>>>
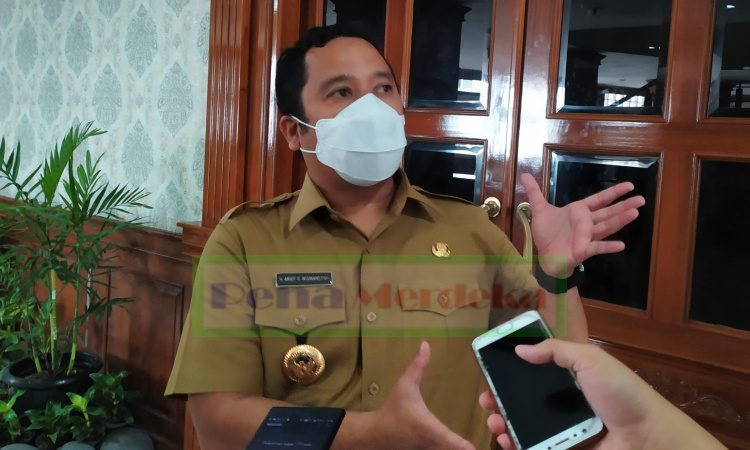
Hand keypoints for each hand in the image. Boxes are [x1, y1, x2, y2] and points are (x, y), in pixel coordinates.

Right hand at [367, 342, 474, 449]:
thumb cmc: (394, 408)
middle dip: (465, 449)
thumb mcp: (405, 385)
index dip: (459, 444)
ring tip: (479, 448)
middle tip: (490, 438)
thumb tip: (426, 344)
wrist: (376, 432)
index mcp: (427, 425)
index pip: (446, 438)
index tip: (473, 448)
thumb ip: (418, 366)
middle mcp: (430, 442)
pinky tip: (464, 449)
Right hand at [478, 339, 723, 449]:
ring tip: (494, 422)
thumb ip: (556, 350)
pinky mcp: (565, 448)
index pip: (534, 373)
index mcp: (570, 378)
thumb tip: (520, 349)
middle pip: (524, 400)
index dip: (511, 373)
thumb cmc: (621, 393)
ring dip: (504, 423)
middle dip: (500, 399)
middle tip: (486, 401)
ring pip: (525, 425)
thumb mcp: (591, 359)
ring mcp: (563, 429)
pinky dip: (517, 444)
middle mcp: (563, 403)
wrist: (647, 437)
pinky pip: (536, 445)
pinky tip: (507, 440)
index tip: (491, 374)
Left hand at [520, 173, 644, 276]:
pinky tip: (621, 245)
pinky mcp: (583, 250)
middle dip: (624, 206)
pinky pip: (597, 247)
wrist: (544, 256)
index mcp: (579, 211)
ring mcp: (586, 237)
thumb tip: (525, 175)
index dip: (614, 193)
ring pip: (605, 227)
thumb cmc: (547, 234)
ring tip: (634, 213)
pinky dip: (608, 246)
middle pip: (608, 212)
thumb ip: (535, 192)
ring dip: (619, 221)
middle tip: (642, 199)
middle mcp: (586, 223)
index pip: (599, 199)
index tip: (630, 186)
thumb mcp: (539, 210)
<<<
Go through the data above and copy each line that holds the word "pinky".

pinky tip: (464, 449)
pinky mcp: (565, 448)
pinky dip: (517, 444)
pinky pip: (536, 445)
pinky tip: (507, 440)
pinky tip: (621, 245)
pinky mcp: (583, 250)
pinky pip: (597, 247)
pinky dip: (608, 246)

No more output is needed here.